I woke up suddenly, covered in sweat, with my heart pounding hard and a sleep-strangled scream in my throat.

“Lucy!”

It came out as a petrified whisper.

“It’s all right, Tommy,” I heard someone say. “It’s all right . . .”

It took me a moment to recognize the voice, but then I heard it again — “It was just a dream, Tommy . . . you’re OK now” — and I knew it was Gram. She was sitting on the bed beside me, holding my hand.

I stared at her, breathing hard. “Lucy . . .” I whispered. “Is she all right? Is she —?”

“She’s fine,” Gram said, wiping my brow with a tissue. “She’s . . . well, no, she’s not fine, but she’s safe. She’s at home with her mum.” Gram glanced over her shoulder, and I realized that she wasn’t alone. There were two men in suits sitting on chairs behind her.

“Who are they?” I asked Gram.

She turned back to me. “Police . . . they’re investigating the attack on Lucy and Ben. I told them you didn’t know anything about it —”

“Perhaps we could ask Tom himself,” one of the policemen said, getting to his feet. He was tall, fair-haired, with tobacco-stained teeth and bad skin. “Hi, Tom,” he said, smiling at me. “I’m DS Johnson, and this . . .” He indicated the other man. “This is my colleague, DC Webster.”

Webster nodded at me.

The wound on my head tingled, reminding me of the dream that wasn’t a dream, the crazy stuff in my head — the electric silence . . . an infinite invisibility of absolutely everything . . . spoken words, words in a newspaper —
A 15-year-old girl has been raped by a gang of youths on the Crow Lane Estate . . .

“Who did it?” I asked DS Johnson.

“Who did what, Tom?”

“Lucy was attacked . . . Lucy Walker. She’s a friend —”

“How do you know she was attacked?”

“What?”

“Did you see anything?”

“No . . . no, I didn’t see anything. I was knocked out . . . I was lying on the ground with my head smashed open. I didn’t see anything.”

“So how do you know what happened?”

“I
don’t
know what happened.”

“Sorry, Tom,” Johnson said, “but you just asked me who did it. You just
said
that Lucy was attacked . . . which seems to suggest that you
do
know what happened.”

My mind was struggling now. I was confused, not sure what to say. But I still only hesitated for a second. “I saw the report in the local paper,” I said. “The
Southwark Gazette
.”

“Right . . .” Johnson said doubtfully. “And when was this?”

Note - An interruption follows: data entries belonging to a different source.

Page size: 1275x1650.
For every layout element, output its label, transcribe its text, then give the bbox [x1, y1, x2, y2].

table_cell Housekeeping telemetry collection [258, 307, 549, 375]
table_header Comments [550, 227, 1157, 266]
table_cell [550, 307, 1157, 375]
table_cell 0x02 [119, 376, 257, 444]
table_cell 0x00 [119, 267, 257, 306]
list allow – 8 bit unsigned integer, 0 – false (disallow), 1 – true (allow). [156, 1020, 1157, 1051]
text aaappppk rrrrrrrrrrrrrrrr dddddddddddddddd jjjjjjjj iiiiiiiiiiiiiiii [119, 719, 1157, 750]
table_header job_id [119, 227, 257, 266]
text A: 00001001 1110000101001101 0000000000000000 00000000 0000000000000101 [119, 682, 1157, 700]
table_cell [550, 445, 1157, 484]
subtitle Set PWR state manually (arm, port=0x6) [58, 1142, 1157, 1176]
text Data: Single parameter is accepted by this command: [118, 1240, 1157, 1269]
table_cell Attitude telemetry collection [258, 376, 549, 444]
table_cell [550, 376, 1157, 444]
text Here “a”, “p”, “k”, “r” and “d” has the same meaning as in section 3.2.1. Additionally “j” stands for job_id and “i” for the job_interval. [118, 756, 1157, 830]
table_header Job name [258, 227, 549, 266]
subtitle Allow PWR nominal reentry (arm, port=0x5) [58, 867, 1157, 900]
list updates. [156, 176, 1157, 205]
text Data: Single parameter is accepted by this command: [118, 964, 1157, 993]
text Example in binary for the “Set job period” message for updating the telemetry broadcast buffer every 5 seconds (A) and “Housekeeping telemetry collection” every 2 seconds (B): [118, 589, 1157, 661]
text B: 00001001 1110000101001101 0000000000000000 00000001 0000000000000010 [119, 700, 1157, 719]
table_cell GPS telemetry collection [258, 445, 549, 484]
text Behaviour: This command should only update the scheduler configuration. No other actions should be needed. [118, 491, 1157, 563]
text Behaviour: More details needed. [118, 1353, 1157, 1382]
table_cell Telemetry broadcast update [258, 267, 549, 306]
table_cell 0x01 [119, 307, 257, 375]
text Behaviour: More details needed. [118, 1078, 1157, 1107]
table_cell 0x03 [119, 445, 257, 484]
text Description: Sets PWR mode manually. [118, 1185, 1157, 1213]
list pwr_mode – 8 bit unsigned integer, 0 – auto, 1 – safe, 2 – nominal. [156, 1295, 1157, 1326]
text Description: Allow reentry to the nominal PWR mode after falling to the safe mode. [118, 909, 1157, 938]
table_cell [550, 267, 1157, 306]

“Today . . . earlier on. I was in the toilets, down the corridor . . . someone had left an old copy of the paper behind.”

Johnson nodded, looking at Webster. Webster shrugged. Johnson looked back at me. “So you’re saying that you don’t have any firsthand information about the attack, you only know what happened because you read about it in the newspaper. Is that right?”

“Yeah . . .”

And it
was
right, I realized. It
was
the truth. It might not have been the
whole
truth, but I wasn’t going to tell him that, was I? I wasn’t going to tell him that the newspaper report just appeared in my head out of nowhere.